Congratulations and thanks to Kristi H. and handler Samantha P for yesterday's SG1 placement in the 12-18 month female class!!!

Also saw 5 (6) progeny of SG Blackwolf v Wolfstraum, Schh3, KKL - not sure of all the placings, but the SG2 and SG3 females behind Hexe were Wolf's progeny as well. 

Kristi and Sam both help out and learn show handling at Keystone-Buckeye, Kirchenwald Kennels, and Hexe was well presented in the ring and cheered on by the whole VA Gorbi team who were there to see Gorbi get the Regional Sieger at this show.

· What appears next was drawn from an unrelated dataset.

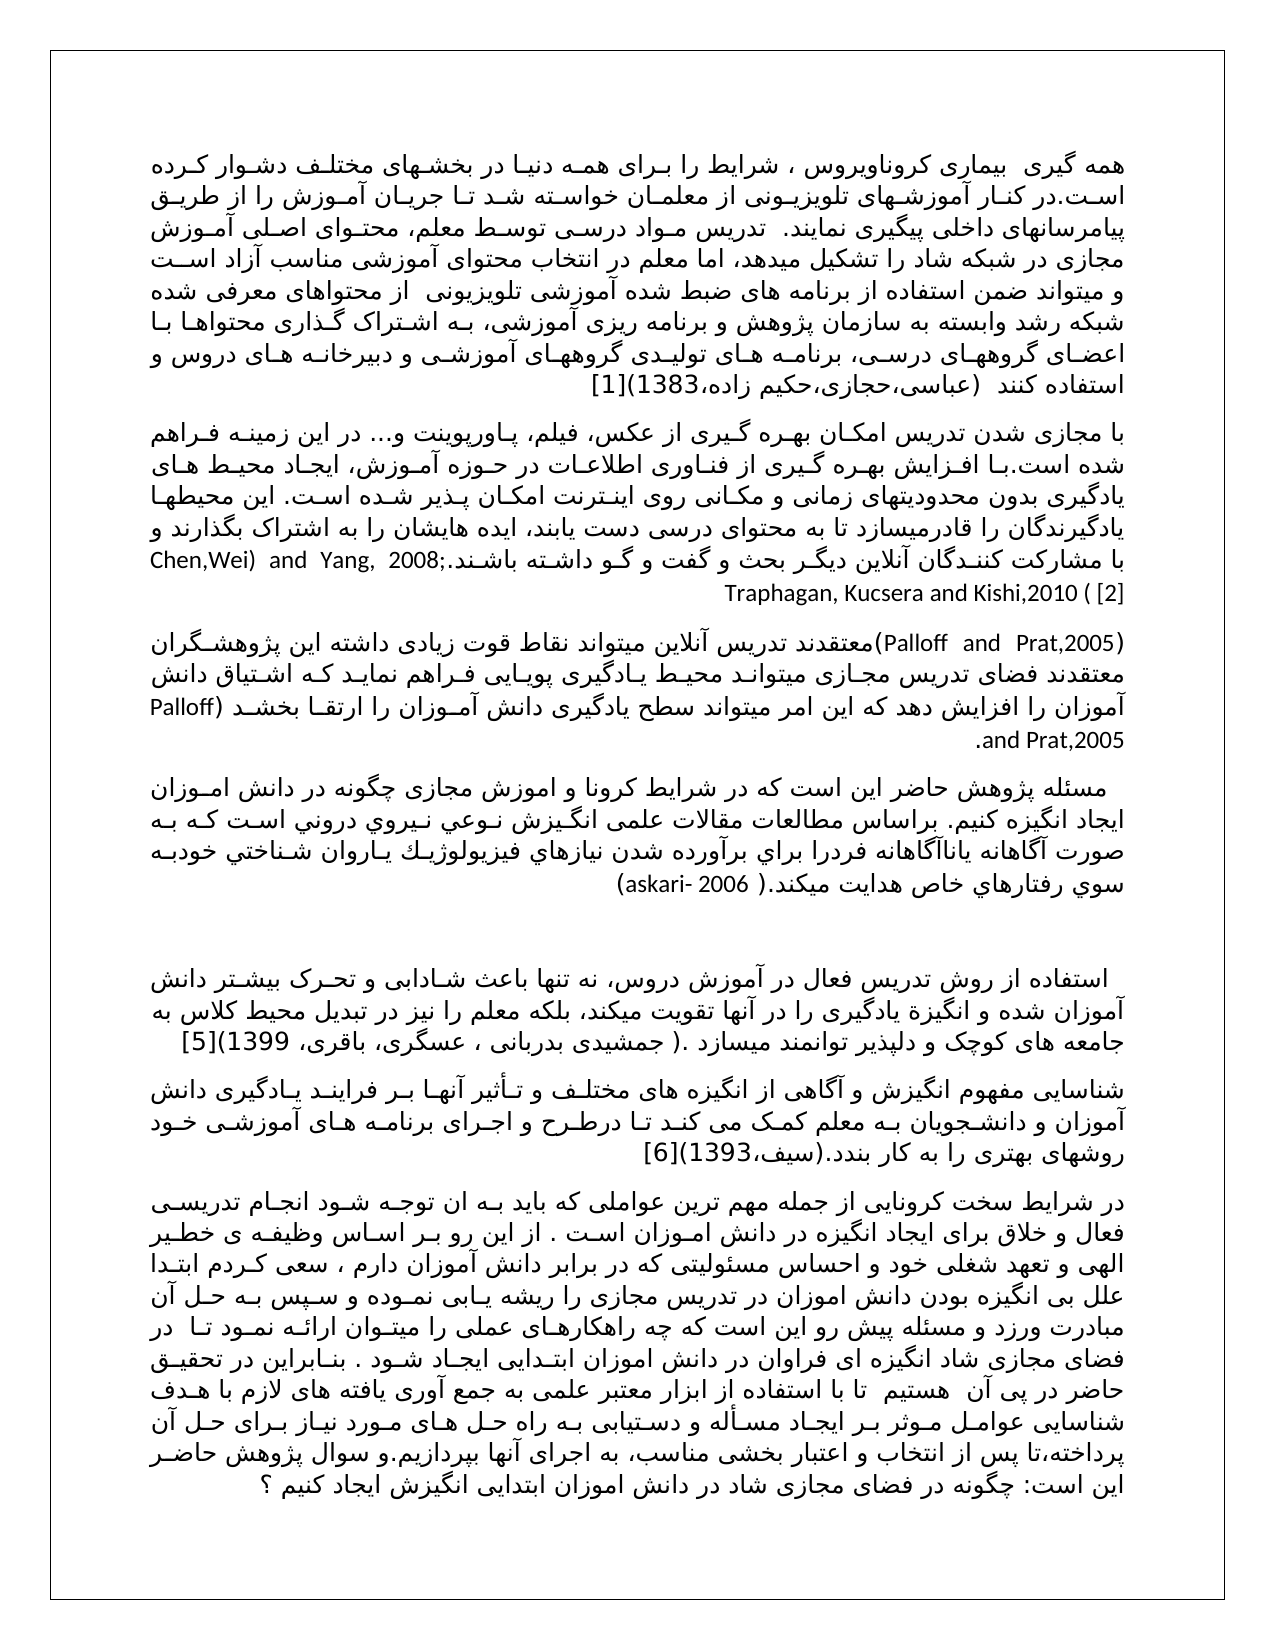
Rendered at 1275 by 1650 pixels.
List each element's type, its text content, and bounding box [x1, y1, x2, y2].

Also in VP1 was a gorgeous Alta Tollhaus girl by Gorbi - Fenja! One of my favorite F names, this girl was striking and stood out in her class









Thanks and Congratulations to Kristi!

Lee


----------



## Amaruq (Aug 29, 2001)

*Re: SG1 Hexe & others @ MidEast Regional Championship*








Kristi, Hexe and Lee!!


----------



## lhczth (Apr 5, 2000)

*Re: SG1 Hexe & others @ MidEast Regional Championship*


----------



## Deejays_Owner (Oct 5, 2005)

*Re: SG1 Hexe & others @ MidEast Regional Championship*


----------



## Barb E (Jun 6, 2004)

*Re: SG1 Hexe & others @ MidEast Regional Championship*

Congrats Lee and Kristi!!!!

Sounds like a nice showing for the Wolfstraum kennel!


----------



## Lynn_P (Mar 17, 2004)

*Re: SG1 Hexe & others @ MidEast Regional Championship*

AWESOME Lee & Kristi (and of course Hexe).. we need to get you two down here for some training after the Nationals. Congratulations.


----------



## Liesje (Mar 4, 2007)

*Re: SG1 Hexe & others @ MidEast Regional Championship*

Congrats! Fenja is a Kira pup, no? How did Roman (Franziskaner) do?


----------



## wolfstraum (May 2, 2003)

*Re: SG1 Hexe & others @ MidEast Regional Championship*

Thanks all......

Not sure how the male pup did - I didn't have a catalog to mark. Fenja was very cute !

Lee


----------



## mnm (Jan 9, 2006)

*Re: SG1 Hexe & others @ MidEast Regional Championship*








Kristi, Hexe and Lee


----------



## Kayos and Havoc (Oct 17, 2002)

*Re: SG1 Hexe & others @ MidEast Regional Championship*

Congrats!!!!! Sound like it was a good day!


----------



## G-burg (Nov 10, 2002)

*Re: SG1 Hexe & others @ MidEast Regional Championship*

Big congrats to ALL!!!


----------



## JenM66 (Jul 28, 2005)

*Re: SG1 Hexe & others @ MidEast Regional Championship*


----------



## Castlemaid (Jun 29, 2006)

*Re: SG1 Hexe & others @ MidEast Regional Championship*

Wow!!! Lots of Braggs for Christi and Hexe!

Big Congrats!


----------



## hudak004 (Aug 3, 2006)

*Re: SG1 Hexe & others @ MidEast Regional Championship*

Thanks all! My girl is the best!


----------



## DancingCavy (Feb 19, 2001)

*Re: SG1 Hexe & others @ MidEast Regional Championship*

I could have sworn I posted to this before. Must have read it at work and forgotten to reply while I was home. Congratulations to Lee and Kristi. WTG!


----------